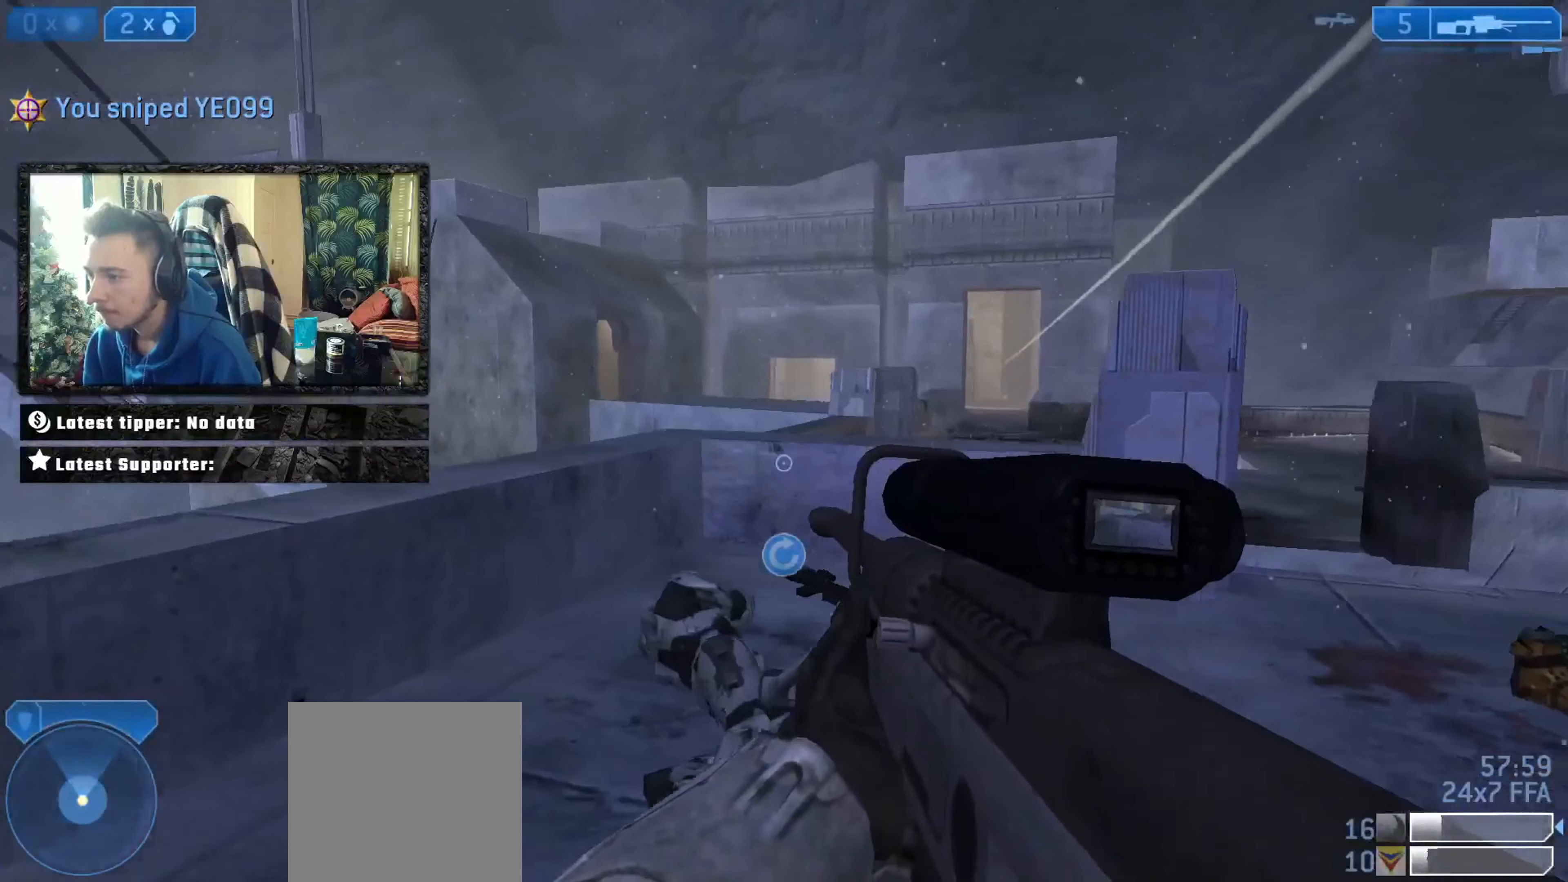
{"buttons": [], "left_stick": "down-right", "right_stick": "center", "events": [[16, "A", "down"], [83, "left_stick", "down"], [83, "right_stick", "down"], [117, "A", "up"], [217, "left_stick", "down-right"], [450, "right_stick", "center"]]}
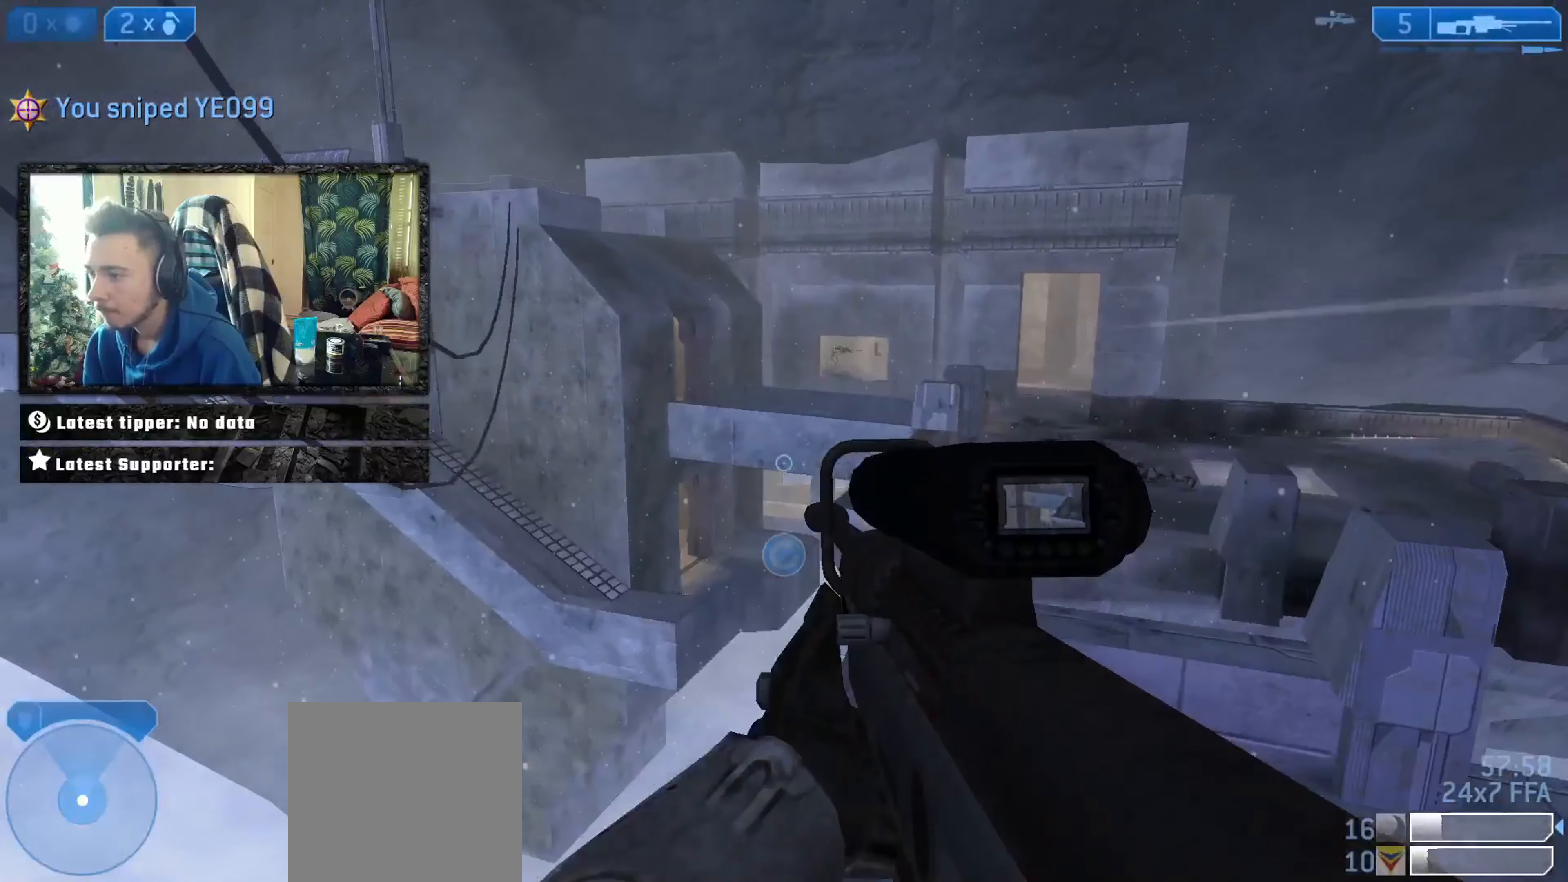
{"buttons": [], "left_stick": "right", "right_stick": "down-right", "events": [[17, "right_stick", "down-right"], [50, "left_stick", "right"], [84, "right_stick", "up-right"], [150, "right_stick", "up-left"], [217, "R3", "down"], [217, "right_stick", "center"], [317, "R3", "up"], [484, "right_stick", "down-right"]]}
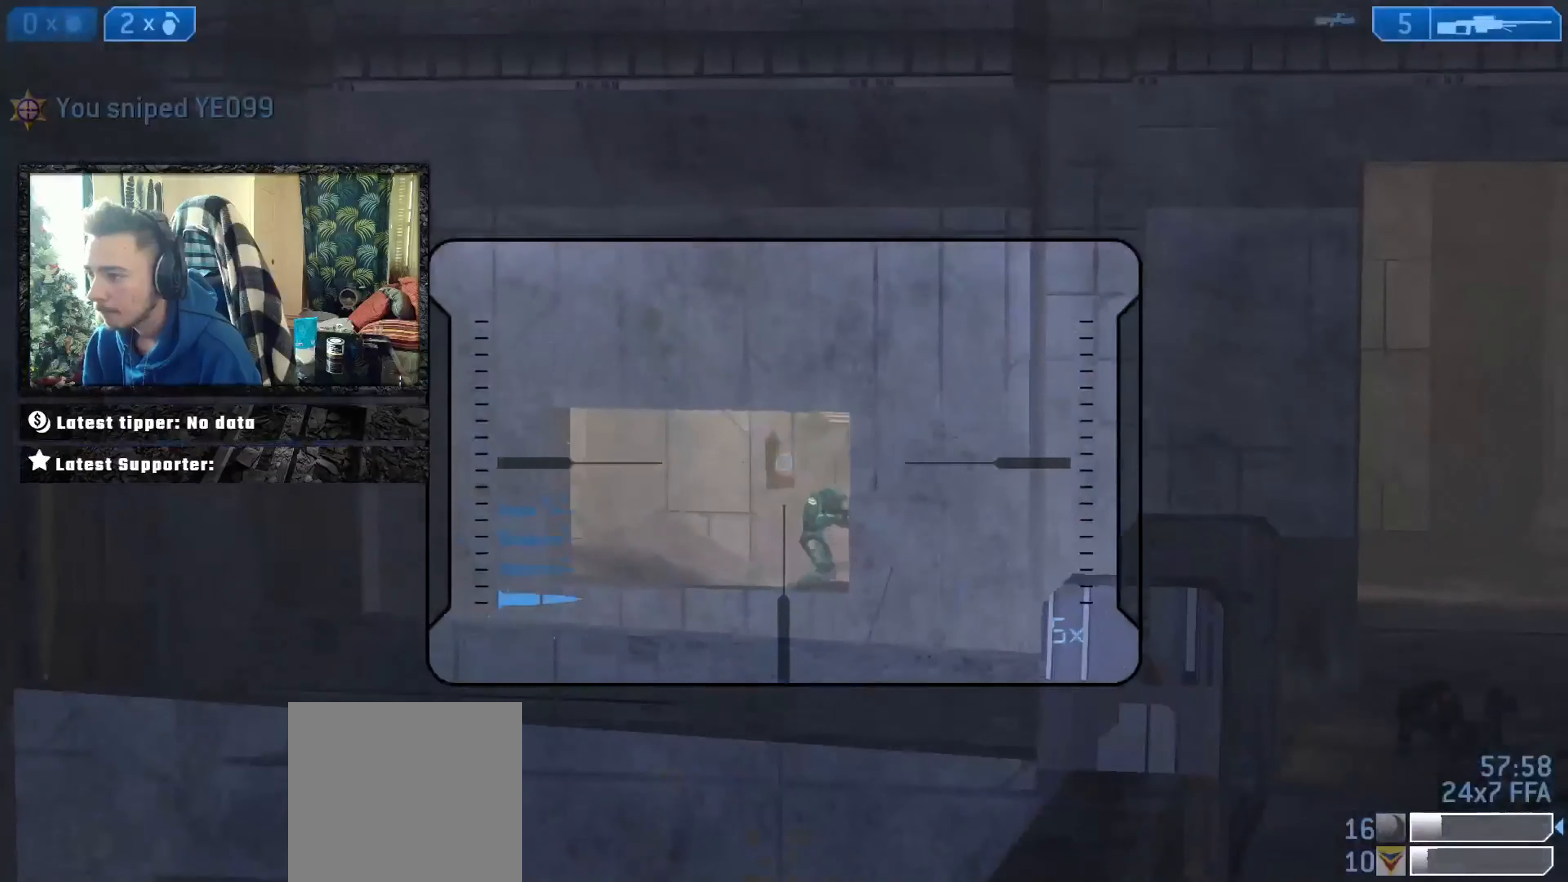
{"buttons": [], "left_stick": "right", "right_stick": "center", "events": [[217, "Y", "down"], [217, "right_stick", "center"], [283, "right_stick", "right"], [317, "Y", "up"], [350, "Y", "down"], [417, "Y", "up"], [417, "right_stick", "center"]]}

**What to work on:** With images left out, the data must be transcribed exactly.

**Response below:**
{"buttons": [], "left_stick": "down-right", "right_stick": "center", "events": [[16, "A", "down"], [83, "left_stick", "down"], [83, "right_stick", "down"], [117, "A", "up"], [217, "left_stick", "down-right"], [450, "right_stick", "center"]]}
{"buttons": [], "left_stick": "right", "right_stick": "down-right", "events": [[17, "right_stick", "down-right"], [50, "left_stick", "right"], [84, "right_stick", "up-right"], [150, "right_stick", "up-left"], [217, "R3", "down"], [217, "right_stick", "center"], [317, "R3", "up"], [484, "right_stick", "down-right"]]}
{"buttons": [], "left_stick": "right", "right_stick": "center", "events": [[217, "Y", "down"], [217, "right_stick", "center"], [283, "right_stick", "right"], [317, "Y", "up"], [350, "Y", "down"], [417, "Y", "up"], [417, "right_stick", "center"]]}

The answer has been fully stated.